L’obésité est un facteur de risque reconnu pour le développement et la récidive du cancer du sein. Face à cette réalité, les agonistes des récepteurs du peptide 1 de type glucagon (GLP-1) – une classe de médicaments initialement développée pour la gestion du diabète de type 2 – ont suscité un intérêt croissant en raison de leur efficacité pour aider à la perte de poids. Une étude récente, présentée lors du Symposium 2025 sur le cancer du sein à San Antonio, a examiné l’utilisation réelle de ces médicaments chez les patientes atteintes de cette maladie et leurs liens potentiels avec les résultats cliniques, les déterminants sociaux de la santé (SDSH) et les résultats des tests d’ADNc.

Les chercheurs ont analysé les dossiers médicaux électroniques de 708 406 femmes diagnostiquées avec un cancer du sein entre janvier 2011 et février 2025. Grâce à l’extraction de données assistée par intelligence artificielle, ils ont évalué l’utilisation documentée des agonistes du GLP-1, les facteurs cliniques et sociodémographiques associés, ainsi que les corrélations avec les tests d’ADNc et la positivité de ces tests.

L’étude a mis en évidence des disparités significatives dans l’accès à ces médicaments. L’utilisation des agonistes du GLP-1 était plus fréquente chez les patientes présentant un indice de masse corporelle (IMC) de 30 ou plus, les femmes noires non hispaniques, celles ayant recours à la télémédecine et celles résidant en zones rurales. À l’inverse, l’utilisation était moins élevée chez les patientes âgées de plus de 75 ans, celles atteintes d’un cancer à un stade avancé (stade IV), celles présentant des tumeurs HR-/HER2-, les patientes hispaniques et asiatiques, les personnes ayant une maîtrise limitée de l’anglais et celles suivies dans des centres médicaux communautaires plutôt que dans des établissements universitaires.

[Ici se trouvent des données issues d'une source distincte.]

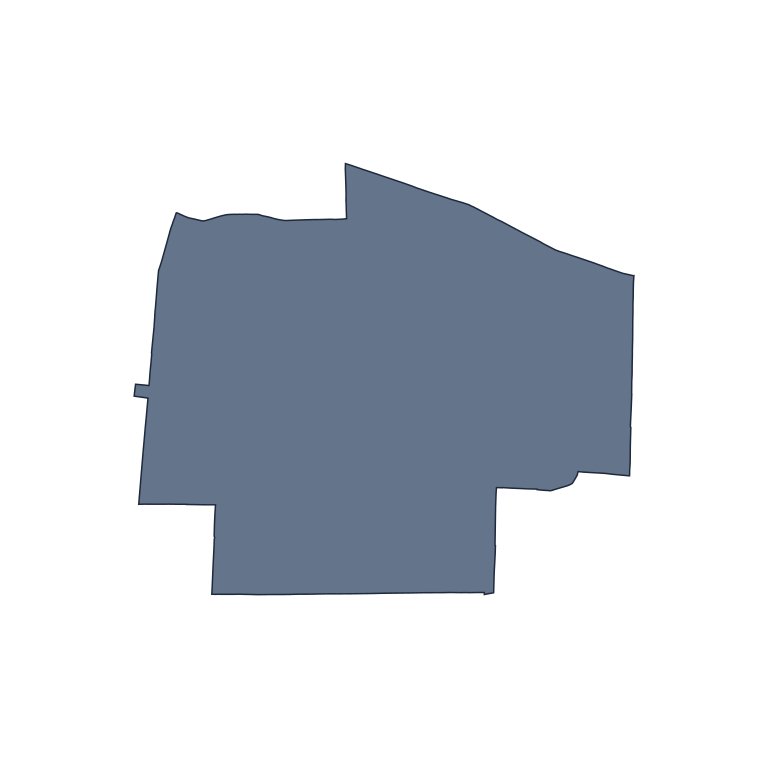 Pogoanele, Buzau, Romania, rotated 159°
{"feature_id": "2599482B73439197946852", "entity_name": "Pogoanele", "entity_type": "district", "adm_level": 2, "iso_a3": "ROU", "parent_name": "Romania", "parent_adm1": "Buzau", "projection": "mercator", "projection_center": [26.983, 44.903], "detail": "fine", "context": "isolated", "style": "filled", "palette": "slate", "viewbox_px": 768, "rotation_deg": 159, "n_neighbors": 0, "source": "geoboundaries", "source_scale": "gbopen_adm2", "svg_char_len": 4323}
<svg xmlns="http://www.w3.org/2000/svg" viewBox="0 0 768 768"><g transform="rotate(159 384 384)"><path d="M516.6,618.2L518.4,616.1L520.0,614.1L521.9,612.0L523.2,610.5L524.2,609.2L525.2,608.1L526.2,606.9L527.4,605.6L527.9,604.8L529.1,603.3L531.4,600.1L543.8,583.4L547.6,578.3L548.7,576.9L552.6,572.1L553.6,571.1L555.7,566.9L561.3,555.4L569.8,537.6L571.0,535.2L571.4,534.6L571.6,534.2L572.0,533.2L572.4,532.3L572.9,531.4L573.6,529.7L574.0,528.8L575.6,525.3L576.3,523.9L576.6,523.2L576.9,522.6L577.8,520.5L590.0,496.2L590.0,495.4L594.5,486.2L597.0,481.2L597.9,479.4L599.2,476.7L600.2,474.6L601.3,472.2L602.5,469.7L604.0,466.8L606.9,468.3L616.0,472.8L618.0,469.1L621.6,462.2L609.4,455.4L618.2,437.5L622.0,429.9L629.9,413.7L631.6,410.3L647.7,377.0L653.5,365.0L655.4,361.0L655.9,359.9L656.1,359.6L652.7,358.4L651.0,357.8L638.4,352.9L627.8,348.9L617.8,344.9L611.7,342.6L611.8,342.4L593.2,334.9L584.6,331.6L588.4,323.3L591.2,316.9L592.0,315.1L597.1,302.8L597.0,301.5L598.1,299.9L600.2,294.9L600.4,294.5L601.7,291.4L602.1,290.4L602.6,289.4L607.9,277.4L616.4,257.8L620.1,249.4L619.5,249.2L617.9,248.5L614.9,247.4L611.8,246.2L604.0,243.2L600.2,241.7L593.2,239.2L592.1,238.6L587.3,236.7L576.9,232.4L567.7,229.0L561.1,226.5L549.3,222.0L545.7,220.7L545.3,220.6L537.2,217.7L527.8,214.1L520.3,211.4L512.1,208.4L501.7,204.4L491.8,200.7L490.8,200.3L470.8,192.9L469.4,192.4L460.2,189.1L457.2,188.0L433.5,179.2L421.7,174.9L405.6,168.8L401.6,167.3L398.4,166.2L392.8,164.0L386.3,161.4L383.7,160.5L379.3,158.7L373.5,156.6L370.6,155.5L367.9,154.5L366.1,153.8L365.2,153.5L365.2,153.1L365.8,151.5L361.7,150.8L356.5,149.8L356.2,150.4L350.2,164.9L348.2,169.6L344.7,177.4L340.9,186.0L337.8,193.4L338.1,193.8L337.7,194.9L337.5,195.3L332.2,208.5L323.9,229.2L318.5,241.9L316.1,247.0L315.0,246.5L310.7,244.7L310.6,244.9L310.4,244.8L310.2,244.7L303.7,241.7L287.2,234.5L279.4,231.3L278.7,230.9L278.9,230.5L275.4,228.7L271.6,226.9L269.8,226.1L268.5,225.5L267.2,224.8L266.3,224.6L265.6,224.5L264.7,224.4L263.4,224.4L258.0,224.0L249.4,223.3L247.3,223.3L245.4,223.5L244.0,223.7L243.4,224.0L238.4,227.9L237.4,228.8L236.3,229.7L234.2,232.7L233.7,232.5L233.5,232.3L231.8,231.5L231.4,231.3L230.1,230.6L227.2,229.3L223.1,227.4L215.7,224.1L210.1,221.5L209.2,221.1L202.6,217.6L188.8,210.8L187.7,210.3L186.7,212.5L185.2,216.4L185.0,216.6L184.9,216.9L184.5,217.7L184.3,218.1L184.1,218.6L182.9,221.1L181.2,225.3L179.7,229.1L178.7,231.6L178.5,232.0L178.3,232.7L177.7,234.2L175.9,238.7L169.5,254.1L169.1,255.0L169.3,255.8L167.9,259.1L164.2,267.5L161.0,274.8L158.4,280.9L156.2,286.0L156.2,286.4L151.7,297.8L149.7,302.3L148.4,305.4L146.1,311.3L144.6,315.1L142.1,321.1L140.5,325.3L139.0,329.0L136.1,336.0L128.7,354.9L126.2,360.9L122.6,370.2L120.0,376.3L119.2,378.4L117.0,383.9L114.6,389.7L111.9,395.5L112.0,395.5L121.9,402.1L122.2,402.4L127.3,406.7L130.2,409.2L132.7,411.3L133.4,411.8L137.3,415.4L142.2,419.6L144.2,421.4L145.4,422.4L148.0,424.6L152.5,428.3L158.0,432.9L162.1,436.2L167.7,440.9L172.5,444.7L176.0,447.8L176.7,448.6L177.4,449.4L180.9,453.3L183.5,456.2L184.5,457.3L187.6,461.2L189.2,463.0L198.9,473.9L200.8,476.0L215.5,493.0L219.7,497.4L222.0,500.2L225.2,503.8L227.7,506.7L230.1,509.3L233.1,512.8L237.0,517.2L239.9,520.1L240.2,520.7L246.5,525.8L248.8,527.5L250.2,528.6L251.7,529.7L253.8,531.3L256.6,533.5L258.9,535.5L261.1,537.2L273.8,547.5L283.2,555.3L287.1,558.9L294.6,565.3L300.2,569.9L311.2,579.0L315.8,582.9L318.8,585.3L319.8,586.2L323.0,588.8L327.2,592.2L330.0,594.6L332.8,596.9L335.0,598.8L335.6,599.3L341.0,603.6L343.4,597.8L343.6,596.9L343.8,596.5L348.0,584.3L351.3,575.0L353.8,568.8L353.8,568.7L354.0,568.3L353.9,568.2L357.3,558.7L359.7,551.7L360.6,552.0L363.7,552.8L367.3,554.0L367.6,554.1L369.0,554.6L370.1,554.9L375.0,557.0L381.2,559.2L385.4,560.7L389.4,562.2L391.0,562.8L397.8,565.2L412.9,570.4L413.9,570.7L416.2,571.5L418.7,572.5L422.7,574.8L425.2,576.4L428.5,578.7L430.2,580.1L432.4,581.6L434.1,582.7L437.1,584.6L440.1,587.0L440.8,587.5L441.5,587.8L443.5,588.6L443.8,588.7L445.7,589.4L449.1,590.8L451.6,591.8L454.1,592.8L454.8,592.9L458.9,594.6L459.8,594.8L462.7,596.0L467.0,597.5L467.6,597.7L470.0,598.4L470.8,598.6L476.0,599.3L480.9,599.7L488.4,600.2L488.8,600.3L491.0,600.4L493.7,600.8L494.7,601.2L496.0,601.9L501.7,605.8L506.5,608.9L508.8,610.9L510.1,612.1L515.8,617.9L516.6,618.2Z" fill="#64748b" stroke="#1e293b" stroke-width="1.5"/></g></svg>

Un résultat particulièrement intéressant est l’association entre l’utilisation des agonistes du GLP-1 et des taux plus élevés de tests d’ADNc (2,8 % contre 1,5 %) ainsi qu’une positivité de l’ADNc plus faible (25,8 % contre 31,6 %). Ces données suggèrent un lien potentiel entre le traitement par GLP-1 et une réduction de l’activité tumorale circulante, ouvrant la voie à des recherches sur le rôle potentiel de ces médicaments comme thérapie d’appoint dans la prise en charge du cancer du sein.

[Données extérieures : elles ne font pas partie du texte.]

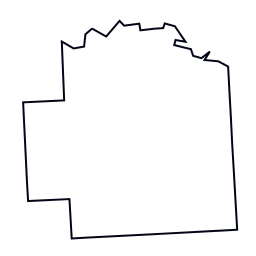 Wabaunsee, Kansas, United States of America (Robinson projection), rotated 357°
{"feature_id": "52423323B37462453886567", "entity_name": "Wabaunsee", "entity_type": "district", "adm_level": 2, "iso_a3": "USA", "parent_name": "United States of America", "parent_adm1": "Kansas", "projection": "robinson", "projection_center": [-96.171, 38.975], "detail": "fine", "context": "isolated", "style": "outline", "palette": "ink", "viewbox_px": 256, "rotation_deg": 357, "n_neighbors": 0, "source": "geoboundaries", "source_scale": "gbopen_adm2", "svg_char_len": 593}
<svg xmlns="http://www.w3.org/2000/svg" viewBox="0 0 256 256"><g transform="rotate(357 128 128)"><path d="M231.7,235.3L231.4,175.8L231.2,149.3L231.3,122.9L231.2,96.8L231.2,71.9L221.6,66.1L208.0,64.1L213.7,56.0L205.0,62.1L196.8,59.3L195.0,52.6L178.5,47.6L180.1,42.6L189.9,44.9L180.2,28.9L170.2,25.5L168.3,30.1L159.9,30.2L145.5,31.1L144.7,24.4L129.5,25.6L125.2,20.6L111.0,35.5L97.7,27.1L96.6,27.4L90.4,32.2L88.4,44.4L77.9,45.7L66.4,38.2L65.7,97.1L24.6,96.9L24.3,176.0L24.4,195.7L65.8,195.9L66.0,235.4L79.9,235.3L141.8,235.4L231.7,235.3Z" fill="none" stroke="#020617" stroke-width="2"/></g></svg>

Les chercheurs soulignent la nécessité de mener des études plus approfondies pour déterminer si les agonistes du GLP-1 ont un impact direct sur les résultats du cancer du sein et pour garantir un accès équitable à ces thérapies de soutien pour toutes les populations de patientes. Cette analyse, l’une des plus vastes enquêtes sur l’utilisation du GLP-1 dans le contexte du cancer du sein à ce jour, offre de nouvelles perspectives sur les avantages potentiels de ces médicaments et oriente les futures recherches dans ce domaine.

Référence

Ryals CA et coll. Utilisation réelle du peptide 1 de type glucagon et association avec les caractéristiques cliniques, les déterminants sociaux et la positivité de l’ADN tumoral circulant chez les patientes atteintes d’un cancer du sein. Résumé PD8-07-02. SABCS 2025 ; 9-12 décembre.